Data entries
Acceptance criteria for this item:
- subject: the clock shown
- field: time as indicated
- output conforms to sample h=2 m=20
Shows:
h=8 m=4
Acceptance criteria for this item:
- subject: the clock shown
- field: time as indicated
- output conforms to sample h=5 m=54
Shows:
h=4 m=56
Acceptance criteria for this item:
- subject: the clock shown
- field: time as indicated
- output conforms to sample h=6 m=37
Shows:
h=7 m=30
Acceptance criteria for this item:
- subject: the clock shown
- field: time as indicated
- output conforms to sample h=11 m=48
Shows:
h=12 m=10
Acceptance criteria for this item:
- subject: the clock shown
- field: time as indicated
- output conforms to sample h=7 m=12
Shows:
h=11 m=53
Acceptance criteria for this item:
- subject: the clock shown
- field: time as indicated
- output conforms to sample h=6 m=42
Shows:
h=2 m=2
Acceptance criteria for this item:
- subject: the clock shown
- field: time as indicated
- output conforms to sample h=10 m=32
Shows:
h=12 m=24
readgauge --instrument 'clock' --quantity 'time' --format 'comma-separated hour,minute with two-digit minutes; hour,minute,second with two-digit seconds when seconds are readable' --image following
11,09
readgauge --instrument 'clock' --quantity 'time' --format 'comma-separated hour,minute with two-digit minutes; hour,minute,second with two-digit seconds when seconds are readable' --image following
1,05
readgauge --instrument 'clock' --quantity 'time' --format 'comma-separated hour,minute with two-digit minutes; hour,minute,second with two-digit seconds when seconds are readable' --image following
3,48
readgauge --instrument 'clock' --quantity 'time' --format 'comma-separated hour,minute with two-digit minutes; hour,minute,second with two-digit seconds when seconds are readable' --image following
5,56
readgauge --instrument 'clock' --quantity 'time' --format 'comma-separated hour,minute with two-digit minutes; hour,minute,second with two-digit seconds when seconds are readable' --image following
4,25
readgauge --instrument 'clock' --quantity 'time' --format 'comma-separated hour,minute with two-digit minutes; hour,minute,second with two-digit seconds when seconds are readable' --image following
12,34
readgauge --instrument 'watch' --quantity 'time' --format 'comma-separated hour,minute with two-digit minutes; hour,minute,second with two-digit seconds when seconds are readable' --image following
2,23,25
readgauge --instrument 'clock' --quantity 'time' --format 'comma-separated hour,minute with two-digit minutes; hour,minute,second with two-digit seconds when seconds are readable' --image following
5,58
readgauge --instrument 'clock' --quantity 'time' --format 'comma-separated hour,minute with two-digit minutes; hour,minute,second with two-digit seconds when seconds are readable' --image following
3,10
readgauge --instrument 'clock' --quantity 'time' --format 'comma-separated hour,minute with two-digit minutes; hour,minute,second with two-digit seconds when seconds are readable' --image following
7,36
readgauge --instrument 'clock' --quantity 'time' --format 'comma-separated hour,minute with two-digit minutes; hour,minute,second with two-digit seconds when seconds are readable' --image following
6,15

== Task instructions ==
Locate each line in the data above that contains the string "output" and copy those lines.

== The completed task ==
- output conforms to sample h=2 m=20
- output conforms to sample h=5 m=54
- output conforms to sample h=6 m=37
- output conforms to sample h=11 m=48
- output conforms to sample h=7 m=12
- output conforms to sample h=6 m=42
- output conforms to sample h=10 m=32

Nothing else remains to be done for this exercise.